(PROVIDED MATERIAL):

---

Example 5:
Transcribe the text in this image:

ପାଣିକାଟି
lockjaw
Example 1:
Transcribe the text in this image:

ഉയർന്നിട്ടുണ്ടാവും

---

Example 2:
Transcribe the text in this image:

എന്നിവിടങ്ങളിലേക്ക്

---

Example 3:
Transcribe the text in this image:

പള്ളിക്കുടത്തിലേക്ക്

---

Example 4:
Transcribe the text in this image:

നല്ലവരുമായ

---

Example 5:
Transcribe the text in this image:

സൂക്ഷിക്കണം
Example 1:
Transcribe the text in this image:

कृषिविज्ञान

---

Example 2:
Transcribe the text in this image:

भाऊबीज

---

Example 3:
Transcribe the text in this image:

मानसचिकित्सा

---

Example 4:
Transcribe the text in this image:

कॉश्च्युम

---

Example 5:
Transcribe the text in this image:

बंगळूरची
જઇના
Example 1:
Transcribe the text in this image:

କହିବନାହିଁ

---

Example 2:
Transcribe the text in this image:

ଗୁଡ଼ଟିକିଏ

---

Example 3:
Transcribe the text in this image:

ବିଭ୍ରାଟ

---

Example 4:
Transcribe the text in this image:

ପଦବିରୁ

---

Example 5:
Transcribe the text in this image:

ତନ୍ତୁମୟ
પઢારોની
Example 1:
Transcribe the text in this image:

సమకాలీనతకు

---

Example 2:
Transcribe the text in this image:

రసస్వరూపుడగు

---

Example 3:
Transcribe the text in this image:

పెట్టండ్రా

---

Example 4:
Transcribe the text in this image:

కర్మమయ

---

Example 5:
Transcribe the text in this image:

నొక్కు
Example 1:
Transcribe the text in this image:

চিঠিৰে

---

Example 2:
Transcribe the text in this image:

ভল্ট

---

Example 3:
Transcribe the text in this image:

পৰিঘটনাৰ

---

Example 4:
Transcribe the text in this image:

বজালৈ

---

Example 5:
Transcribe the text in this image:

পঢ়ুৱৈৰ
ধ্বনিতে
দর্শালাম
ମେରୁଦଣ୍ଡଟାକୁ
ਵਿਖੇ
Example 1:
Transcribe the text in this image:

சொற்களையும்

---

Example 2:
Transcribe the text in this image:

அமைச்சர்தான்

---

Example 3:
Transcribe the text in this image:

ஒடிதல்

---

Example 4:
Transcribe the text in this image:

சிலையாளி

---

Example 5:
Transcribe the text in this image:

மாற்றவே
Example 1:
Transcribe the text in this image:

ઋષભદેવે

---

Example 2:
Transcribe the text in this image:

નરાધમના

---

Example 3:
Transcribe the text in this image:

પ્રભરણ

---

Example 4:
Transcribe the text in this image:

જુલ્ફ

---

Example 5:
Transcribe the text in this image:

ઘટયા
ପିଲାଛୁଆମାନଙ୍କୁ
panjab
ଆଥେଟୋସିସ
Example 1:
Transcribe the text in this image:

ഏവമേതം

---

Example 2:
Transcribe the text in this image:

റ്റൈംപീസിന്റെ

(WHAT IS BEING ASKED): Please format the lines above as a JSON list of strings, one string per line, with blank lines omitted.

(THE COMPLETED TASK):
[
  "---",
  "Example 5:",
  "Transcribe the text in this image:",
  "ପାଣିକାଟି",
  "lockjaw",
  "Example 1:",
  "Transcribe the text in this image:",
  "ഉയർന്നിട്ടുണ്ടാവും",
  "---",
  "Example 2:",
  "Transcribe the text in this image:",
  "എന്നിവിടങ്ങളിലേക്ക്",
  "---",
  "Example 3:",
  "Transcribe the text in this image:",
  "പള്ളിക്കുടത്തിലേക്ക്",
  "---",
  "Example 4:",
  "Transcribe the text in this image:",
  "നല്ലവരുമായ",
  "---",
  "Example 5:",
  "Transcribe the text in this image:",
  "സൂക്ഷിക്കണം",
  "Example 1:",
  "Transcribe the text in this image:",
  "कृषिविज्ञान",
  "---",
  "Example 2:",
  "Transcribe the text in this image:",
  "भाऊबीज",
  "---",
  "Example 3:",
  "Transcribe the text in this image:",
  "मानसचिकित्सा",
  "---",
  "Example 4:",
  "Transcribe the text in this image:",
  "कॉश्च्युम",
  "---",
  "Example 5:",
  "Transcribe the text in this image:",
  "बंगळूरची",
  "જઇના",
  "Example 1:",
  "Transcribe the text in this image:",
  "କହିବନାହିଁ",
  "---",
  "Example 2:",
  "Transcribe the text in this image:",
  "ଗୁଡ଼ଟିକିଏ",
  "---",
  "Example 3:",
  "Transcribe the text in this image:",
  "ବିଭ୍ରାଟ",
  "---",
  "Example 4:",
  "Transcribe the text in this image:",
  "ପଦବିରୁ",
  "---",
  "Example 5:",
  "Transcribe the text in this image:",
  "ତନ୍ତୁମୟ",
  "પઢારોની",
  "Example 1:",
  "Transcribe the text in this image:",
  "సమకాలీనతకు",
  "---",
  "Example 2:",
  "Transcribe the text in this image:",
  "రసస్వరూపుడగు",
  "---",
  "Example 3:",
  "Transcribe the text in this image:",
  "పెట్టండ్రా",
  "---",
  "Example 4:",
  "Transcribe the text in this image:",
  "కర్మమయ",
  "---",
  "Example 5:",
  "Transcribe the text in this image:",
  "నొక్కు",
  "Example 1:",
  "Transcribe the text in this image:",
  "চিঠিৰে",
  "---",
  "Example 2:",
  "Transcribe the text in this image:",
  "ভল্ট",
  "---",
  "Example 3:",
  "Transcribe the text in this image:",
  "পৰিঘটনাৰ",
  "---",
  "Example 4:",
  "Transcribe the text in this image:",
  "বজালৈ",
  "---",
  "Example 5:",
  "Transcribe the text in this image:",
  "পঢ়ুৱৈৰ",
  "ধ্বনিতে",
  "দর্শালাম",
  "ମେରୁଦଣ୍ଡଟାକୁ",
  "ਵਿਖੇ",
  "Example 1:",
  "Transcribe the text in this image:",
  "சொற்களையும்",
  "---",
  "Example 2:",
  "Transcribe the text in this image:",
  "அமைச்சர்தான்",
  "---",
  "Example 3:",
  "Transcribe the text in this image:",
  "ஒடிதல்",
  "---",
  "Example 4:",
  "Transcribe the text in this image:",
  "சிலையாளி",
  "---",
  "Example 5:",
  "Transcribe the text in this image:",
  "மாற்றவே",
  "Example 1:",
  "Transcribe the text in this image:",
  "ઋષભદેવે",
  "---",
  "Example 2:",
  "Transcribe the text in this image:",
  "નરાધમના",
  "---",
  "Example 3:",
  "Transcribe the text in this image:",
  "પ્રભરણ",
  "---",
  "Example 4:",
  "Transcribe the text in this image:",
  "જુલ્ફ",
  "---",
  "Example 5:",
  "Transcribe the text in this image:",
  "ઘટયા",
  "ପିଲାଛୁଆମାନଙ୍କୁ",
  "panjab",
  "ଆଥେଟୋସିସ",
  "Example 1:",
  "Transcribe the text in this image:",
  "ഏവമേതം",
  "---",
  "Example 2:",
  "Transcribe the text in this image:",
  "റ്റൈംപീസിന്റെ"
]